Why I PMC - Laurel Ainslie

Bill Alfano's picture
Bill Alfano

Why I PMC - Laurel Ainslie

Guest blog from Laurel Ainslie

We women, we all know the drill. When you turn 40 years old, it is time for you first mammogram. The majority of the women I know follow this general rule. I was no exception. I scheduled my appointment (in October – breast cancer awareness month) and thought nothing of it, fully expecting my results to be negative. I was a bit shocked when my images raised a lot of concern by my radiologist and her team. What started out as a routine appointment, quickly turned into a bit of a scare for me. Before I knew it, I was scheduling a biopsy, meeting with a breast cancer surgeon and playing the waiting game for my biopsy results. This is not what I had anticipated for my first mammogram. I had to endure a two-week wait for my biopsy results. I am not afraid to say that I was a bit nervous that first week.  

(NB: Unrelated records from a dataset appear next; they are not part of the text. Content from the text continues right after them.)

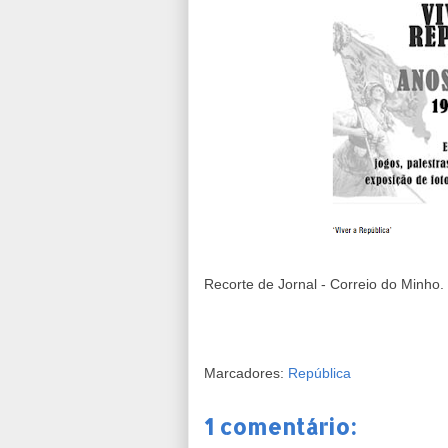
Recorte de Jornal - Correio do Minho
Marcadores:
República
1 comentário: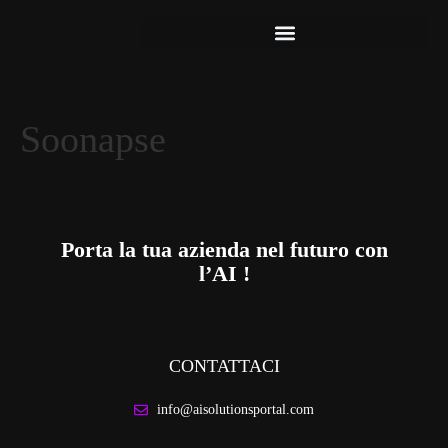
Soonapse
Porta la tua azienda nel futuro con
l’AI !
CONTATTACI
info@aisolutionsportal.com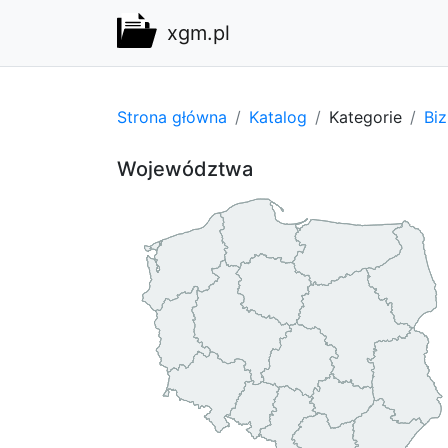
xgm.pl
Strona główna
Katalog
Kategorie
Bi
Województwa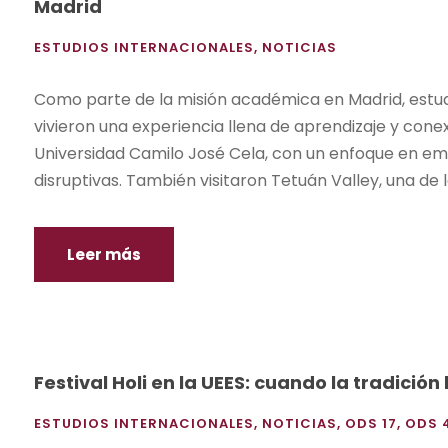
Madrid
ESTUDIOS INTERNACIONALES
,
NOTICIAS
Como parte de la misión académica en Madrid, estudi
vivieron una experiencia llena de aprendizaje y conex
Universidad Camilo José Cela, con un enfoque en em
disruptivas. También visitaron Tetuán Valley, una de 
Leer más
Festival Holi en la UEES: cuando la tradició
ESTUDIOS INTERNACIONALES
,
NOTICIAS
,
ODS 17
,
ODS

Over that first weekend, while awaiting my biopsy results, my partner and I were scheduled to see Melissa Etheridge in concert. Ironically, she announced she was cancelling her tour due to the fact she had been diagnosed with breast cancer and would be undergoing surgery and chemotherapy. I cannot fully explain my reaction but I suddenly felt this overwhelming calm come over me. I was no longer afraid. I knew I would be OK if I was told I had breast cancer. It turns out I did not have cancer but my mammograms going forward for the next six years were anything but normal. Due to having dense breast tissue which is difficult to read on a mammogram, I would endure ultrasounds and MRI’s as well. After six years, I went back to having just a yearly mammogram. 

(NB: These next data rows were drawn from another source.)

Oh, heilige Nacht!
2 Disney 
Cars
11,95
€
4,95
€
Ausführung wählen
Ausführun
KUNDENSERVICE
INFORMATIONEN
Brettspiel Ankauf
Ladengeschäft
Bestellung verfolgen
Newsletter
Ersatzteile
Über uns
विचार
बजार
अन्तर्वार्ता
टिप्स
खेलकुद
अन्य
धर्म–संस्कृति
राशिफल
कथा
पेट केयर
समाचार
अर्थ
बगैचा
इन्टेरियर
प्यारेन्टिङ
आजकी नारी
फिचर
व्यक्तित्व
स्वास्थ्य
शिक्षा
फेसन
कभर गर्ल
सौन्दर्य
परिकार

And that’s when it happened. I let my guard down. I found a lump in my breast two years ago in April but did nothing about it. I had a yearly mammogram in June of that year but did not mention it to my doctor. My images were clear - the lump did not show up on the mammogram. I did not tell my doctor. I forgot. Or I suppressed the thought. I felt the lump again in September and told my partner. We decided at this point it was worth bringing up to my doctor. I was scheduled for a second mammogram and MRI faster than you could think possible. I had a biopsy on the lump within the next two days. The results came back two days later. The breast surgeon called me at my home in the evening. 

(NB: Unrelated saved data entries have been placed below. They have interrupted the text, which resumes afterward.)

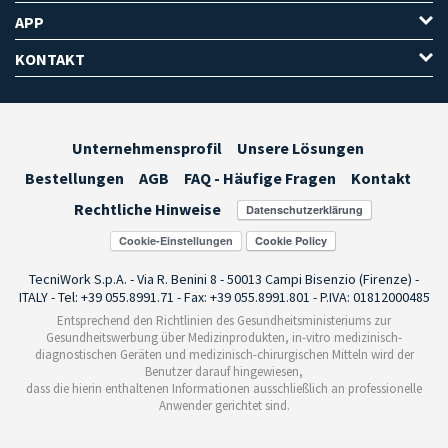
APP
KONTAKT
Unternehmensprofil
Unsere Lösungen
Bestellungen
AGB
FAQ - Häufige Fragen
Kontakt
Rechtliche Hinweise
Cookie-Einstellungen
TecniWork S.p.A. - Via R. Benini 8 - 50013 Campi Bisenzio (Firenze) -
ITALY - Tel: +39 055.8991.71 - Fax: +39 055.8991.801 - P.IVA: 01812000485
Entsprechend den Richtlinien des Gesundheitsministeriums zur
Gesundheitswerbung über Medizinprodukten, in-vitro medizinisch-
diagnostischen Geräten und medizinisch-chirurgischen Mitteln wird der
Benutzer darauf hingewiesen,
dass die hierin enthaltenen Informationen ausschließlich an professionelle
Anwender gerichtet sind.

You can probably guess what happened next. I was told I had cancer and it was invasive. Over the next year plus, I went through five lumpectomies and finally succumbed to having a bilateral mastectomy and reconstructive surgery last October (yes – breast cancer awareness month). I am fine now. I consider myself very lucky to have had a slow moving, non-aggressive type of cancer.

The moral of my story: Take control over your own destiny. Early diagnosis is the most powerful treatment available for most cancers. Don’t just go through the motions. Be in charge of your body and listen to it. Don’t ignore something so obvious. You may not be so lucky. 

Ten years ago, I was not in a place emotionally where I would have shared my story. I am a different person today because of the ordeal I have been through. It is a story I share because there are lessons to be learned… and I learned the hard way. 

My name is Laurel Ainslie and I will be participating in my 12th PMC and second year post-diagnosis. I continue to ride in this event to show my support to those who are not as lucky.  This includes those who continue to suffer from the disease and those who have lost their battle to the disease.